Interesting People mailing list archives

A new Mosaic site for patent searching (fwd)


From: David Farber <farber () central cis upenn edu>
Date: Wed, 12 Oct 1994 19:02:10 -0400

From: srctran () world std com (Gregory Aharonian)
To: patents () world std com




     I have created a Mosaic site with 500 MB of PTO & patenting information,
including the beginning of an Internet site that provides full searching
capabilities of the PTO's patent text databases for free.  Beyond lots of
documents, the current Mosaic site allows people to retreive patent titles
in any class/subclass by clicking through a few screens. The patent title
data goes from 3500000 to Dec 1993.


  The Mosaic site is at:


                http://sunsite.unc.edu/patents/intropat.html




(the Sun servers are going through special upgrades from Sun, so crash from
time to time, so if your http request fails, try a little later in the day)
with the following top level menu items:




         Determine patent class/subclass using Manual of Classification
             Master list of all 400+ patent classes
             Design patent groups
             ELECTRONIC patent groups
             MECHANICAL patent groups
             ENGINEERING patent groups
             CHEMICAL patent groups


         Determine patent class/subclass using Index to Classification


         RETRIEVE patent titles using class/subclass code


         Patent documents from the PTO, PCT, EPO, etc.
             Phone numbers for various PTO offices
             PTO Examining Groups - key personel and contact points
             Special PTO P.O. boxes for sending materials to the PTO
             Crystal City Public Patent Searching Room
             PTO depository libraries across the country
             US Patent filing fees
             Massachusetts roster of attorneys
             Preparation of Patent Drawings - PTO guide
             37 CFR 1.84 appendices to Patent Drawings guide
             Drawing examples appendix 4 of Patent Drawing guide
             Current PCT countries and future expansion
             Paris Convention for int. property protection


         US Code Section 35 - federal patent laws


         IPNS - Internet Patent News Service


         Archive of stories from the IPNS, etc.


                              ====================


    A FEW NOTES


    Some of patent titles being retreived are truncated in length at 157
characters.  This is a quirk of the C code I hacked together to provide quick
retreivals of hundreds of patent titles for each request.  This will be fixed
at some point in the future.  Also, many of the pages of information you will
be requesting range in size from 20K to 60K, so make sure you save what you
retreive so you don't have to rerequest the information.  Many of the text
files are in plain ASCII format. If any of you want to volunteer to convert
them to HTML format, please let me know.  Finally, if you encounter any errors
in the patent data being sent out, please let me know.


    HOW GOOD IS IT?


    The above said, here is my first review:
        "I saw you at the MIT Entrepreneur-Club meeting today, and so the
         first thing I did upon getting back to my office was doing a simple
         patent search.  So I would like to thank you: Your system is great!
         It took me about fifteen minutes to complete a search that had taken
         me a couple of hours and more than $100 to do on the CompuServe
         (using Dialog, really) last week."
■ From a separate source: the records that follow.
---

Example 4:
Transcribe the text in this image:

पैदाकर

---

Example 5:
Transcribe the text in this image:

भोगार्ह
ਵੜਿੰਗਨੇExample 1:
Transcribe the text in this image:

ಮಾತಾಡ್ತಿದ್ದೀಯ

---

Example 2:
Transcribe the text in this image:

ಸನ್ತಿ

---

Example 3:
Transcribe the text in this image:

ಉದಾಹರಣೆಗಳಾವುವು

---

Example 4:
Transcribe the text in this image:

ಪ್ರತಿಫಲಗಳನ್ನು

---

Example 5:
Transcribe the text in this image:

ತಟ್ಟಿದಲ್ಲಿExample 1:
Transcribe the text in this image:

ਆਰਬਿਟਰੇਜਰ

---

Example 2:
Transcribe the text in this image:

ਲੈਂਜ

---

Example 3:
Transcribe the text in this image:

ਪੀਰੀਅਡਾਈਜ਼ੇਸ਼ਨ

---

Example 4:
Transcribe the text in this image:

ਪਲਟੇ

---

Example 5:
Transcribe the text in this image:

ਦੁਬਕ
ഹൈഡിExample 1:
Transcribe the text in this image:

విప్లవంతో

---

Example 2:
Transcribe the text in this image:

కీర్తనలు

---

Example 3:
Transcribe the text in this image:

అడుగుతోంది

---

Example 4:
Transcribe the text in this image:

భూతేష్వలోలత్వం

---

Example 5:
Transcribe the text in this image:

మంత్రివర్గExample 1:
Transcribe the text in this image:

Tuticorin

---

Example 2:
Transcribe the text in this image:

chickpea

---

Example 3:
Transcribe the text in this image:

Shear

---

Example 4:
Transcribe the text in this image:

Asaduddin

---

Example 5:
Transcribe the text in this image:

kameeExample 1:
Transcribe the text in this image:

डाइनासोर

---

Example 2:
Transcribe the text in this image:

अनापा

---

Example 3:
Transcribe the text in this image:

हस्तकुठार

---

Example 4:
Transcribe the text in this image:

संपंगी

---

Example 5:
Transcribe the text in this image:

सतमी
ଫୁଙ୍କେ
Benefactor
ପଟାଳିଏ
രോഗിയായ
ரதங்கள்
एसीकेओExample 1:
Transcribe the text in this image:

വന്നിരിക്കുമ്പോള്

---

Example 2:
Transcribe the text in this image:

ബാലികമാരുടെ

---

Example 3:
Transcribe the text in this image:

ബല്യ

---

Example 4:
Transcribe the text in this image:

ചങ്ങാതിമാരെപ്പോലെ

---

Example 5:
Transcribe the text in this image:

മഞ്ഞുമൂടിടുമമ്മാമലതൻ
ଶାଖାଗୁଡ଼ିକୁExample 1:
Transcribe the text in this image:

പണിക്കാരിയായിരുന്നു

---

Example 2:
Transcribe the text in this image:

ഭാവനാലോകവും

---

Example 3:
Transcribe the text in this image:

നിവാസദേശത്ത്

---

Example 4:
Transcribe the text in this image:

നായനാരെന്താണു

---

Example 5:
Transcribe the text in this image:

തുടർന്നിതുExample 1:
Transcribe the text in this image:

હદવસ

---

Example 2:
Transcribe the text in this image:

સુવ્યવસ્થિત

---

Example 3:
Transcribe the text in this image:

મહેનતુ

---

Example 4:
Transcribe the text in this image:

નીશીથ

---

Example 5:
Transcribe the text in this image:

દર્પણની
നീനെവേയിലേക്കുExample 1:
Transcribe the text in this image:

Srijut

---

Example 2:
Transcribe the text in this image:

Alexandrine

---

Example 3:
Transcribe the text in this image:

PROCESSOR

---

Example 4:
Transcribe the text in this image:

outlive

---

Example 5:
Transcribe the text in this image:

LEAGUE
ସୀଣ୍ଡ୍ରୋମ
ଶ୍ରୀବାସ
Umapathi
                              ====================


                                 WHAT'S NEXT ??


    SHORT TERM


    In the short term, I plan to update the patent titles to June 1994, as
soon as I can borrow the June 1994 CASSIS CDROMs (which hopefully will be in
the next few weeks - if you have a set I can borrow, let me know). I have a
copy of MPEP as well as the International Patent Classification scheme, both
of which I will break into many small files (and maybe map the International
Patent Scheme into the USPTO scheme to allow patent title retreival).


    FALL/WINTER TERM


    The next step in putting patent data onto the Internet is to make all of
the patent abstracts since 1970 Mosaic/Lynx accessible, with a WAIS and other
search servers to allow keyword searching.  Given the expected load such a
Mosaic site will experience, I probably will outwear my welcome on UNC's Sun
system.  Thus a dedicated line to the Internet, a dedicated (and redundant)
file server, 12 gigabytes of disk space, plus lots of patent data will all
have to be acquired, plus overhead.


    I estimate it will cost $100,000 to acquire all of this equipment and
data, and prepare the system for Mosaic access over the Internet, and take
about a month to get up and running.  If possible, I will be able to include
the first claim.  These gigabyte file sizes somewhat stretch Mosaic/bandwidth
and retreival tools, so some software will have to be written to optimize
multi-user retreival.  In particular, these additional files will include tons
of ASSIGNEE information which everyone has been requesting.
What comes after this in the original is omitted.